2. The "Filter" Analogy
The researchers tested this idea on a small collection of old historical texts. They created three different versions of the same text to see how it affected a computer program trying to find names (like "George Washington" or "Paris").
- Version A (Raw OCR): The messy, robot-read text. (Full of errors, but honest about what the robot saw).
- Version B (Fully Corrected): The text where every possible fix was applied automatically. (Looks perfect, but might have hidden mistakes).
- Version C (Provenance-Filtered): The "Smart" version. Here, the researchers said: "Only apply the fixes that the computer is very sure about, or that a human has checked."
The Result:
- Version B found the most names, but it also found a lot of fake names (ghosts) because the computer made wild guesses.
- Version C found almost as many real names as Version B, but it drastically reduced the fake ones.
It's like a security guard at a concert.
- Version B lets everyone in, even people who look suspicious, because they might have a ticket. (High coverage, high risk).

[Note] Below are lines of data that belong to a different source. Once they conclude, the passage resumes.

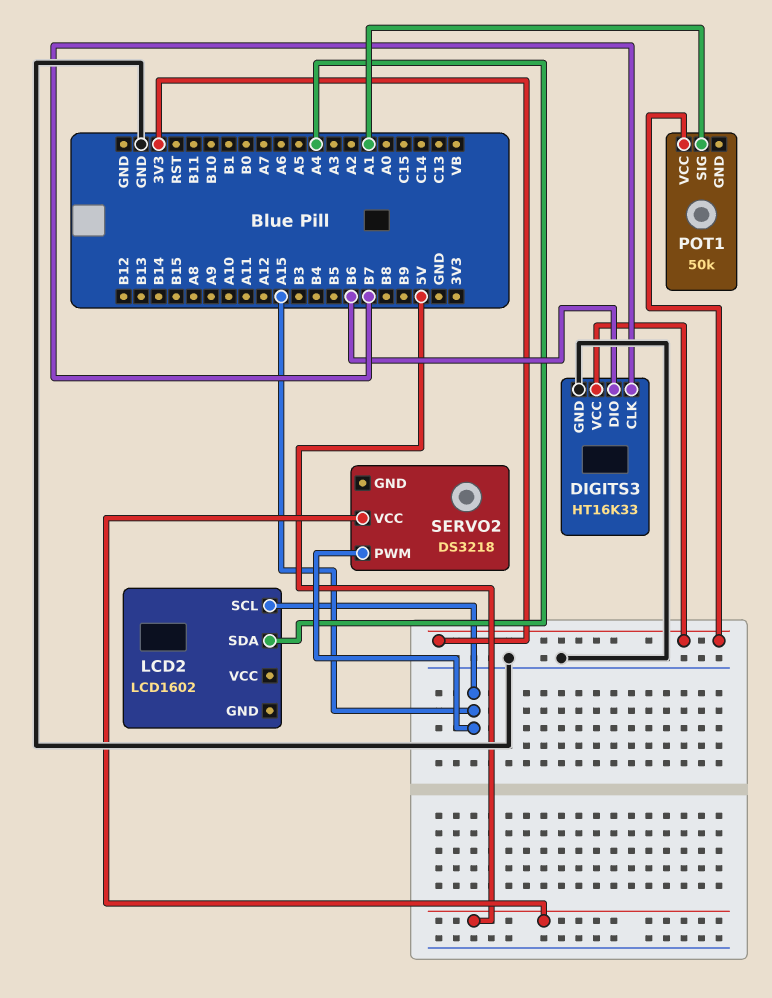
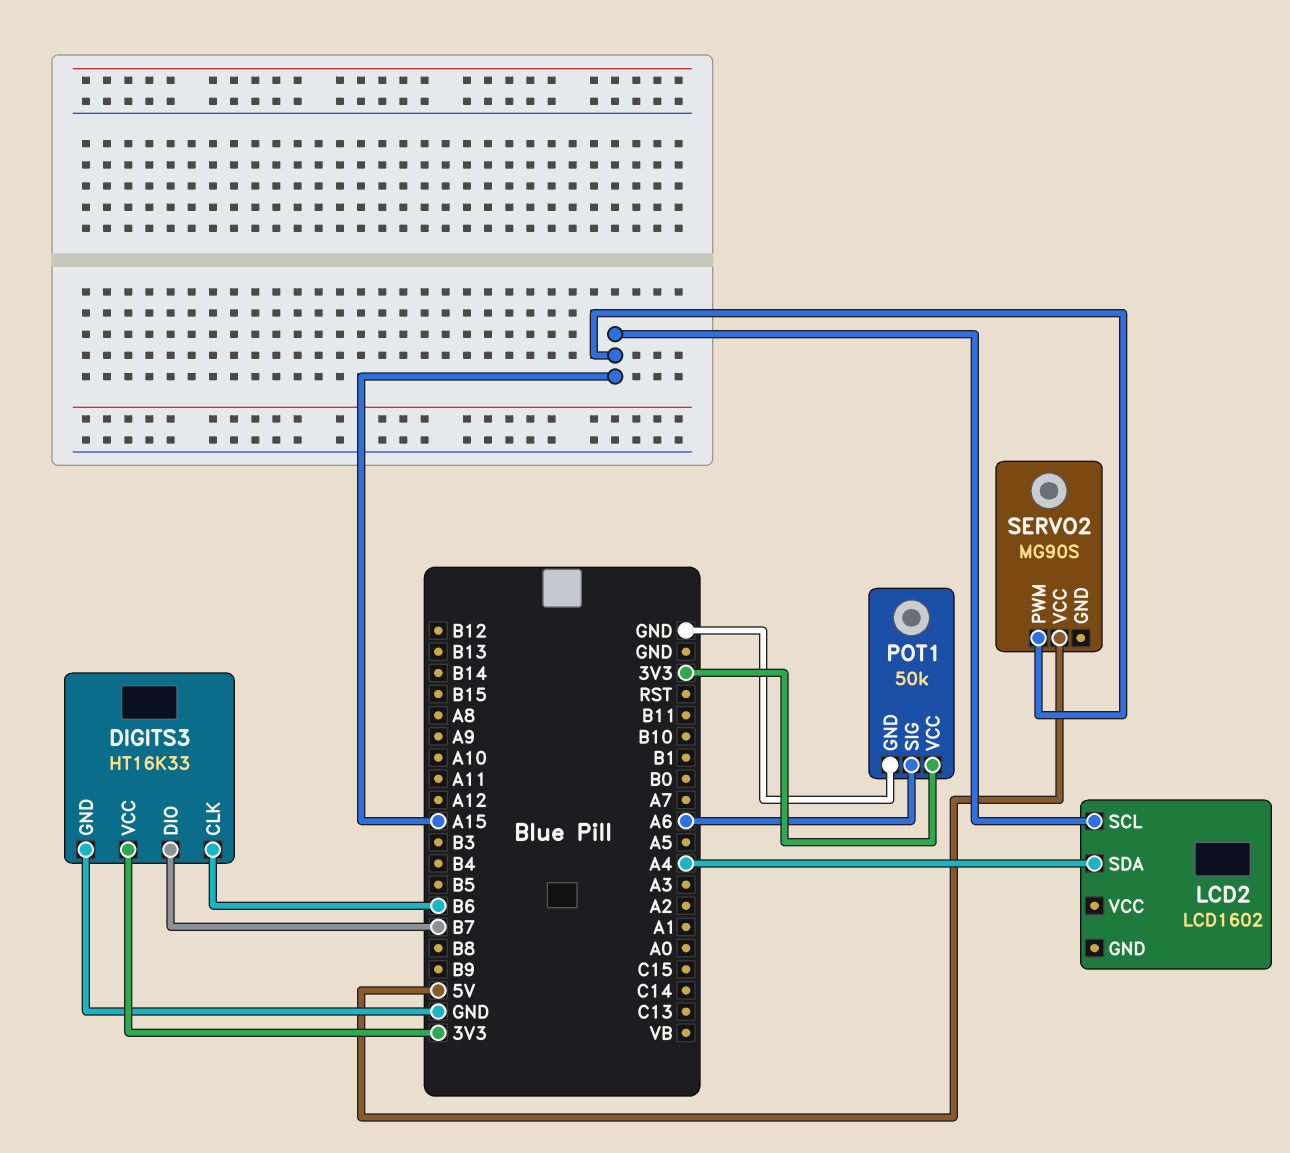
DIGITS3 pin CLK: B7 -> B6
DIGITS3 pin DIO: B6 -> B7
POT1 pin GND: none -> GND
POT1 pin SIG: A1 -> A6
SERVO2: DS3218 -> MG90S

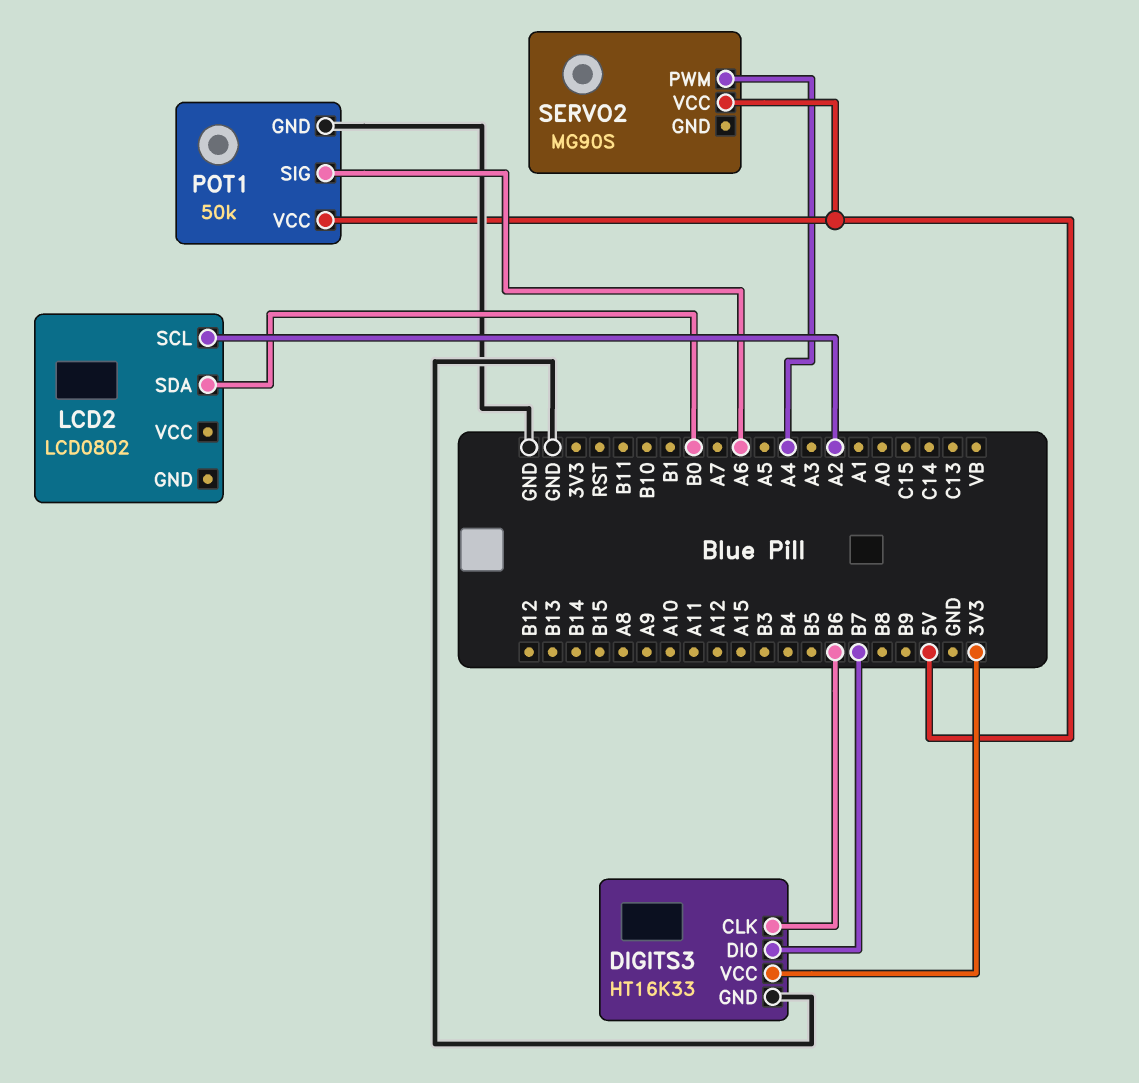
LCD2: LCD1602 -> LCD0802
LCD2 pin SCL: A15 -> A2
LCD2 pin SDA: A4 -> B0
POT1 pin VCC: 3V3 -> 5V
SERVO2 pin PWM: A15 -> A4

- Version C only lets in people with a clear ID or a VIP pass. (Slightly fewer people, but much safer).
3. Why This Matters for History
The paper found that small changes in the text can completely change the story a computer tells.
- If the computer thinks "Madi son" is two people instead of "Madison" (one person), the entire analysis of who was important in that era changes.
- By keeping the "Edit History" (Provenance), researchers can say: "Hey, this computer thinks this is a famous general, but it's only 60% sure, and no human checked it. Let's be careful before we write a history book about him."
The Big Takeaway
In the past, Digital Humanities researchers treated the "cleaned" text as the Truth.
This paper says: The "cleaned" text is just one opinion.
By treating the correction process as a first-class citizen (giving it its own spotlight), researchers can:
- Audit their work: See exactly where the computer might be lying.
- Manage uncertainty: Decide how much risk they are willing to take (e.g., "I only want to analyze text where a human has checked the names").
- Reproduce results: If another researcher wants to check their work, they can see the exact "recipe" of edits used to get the final result.
In short: Don't just give us the final, polished essay. Show us the scratch notes, the red pen marks, and the sticky notes so we know exactly how the story was built. That is the power of Provenance.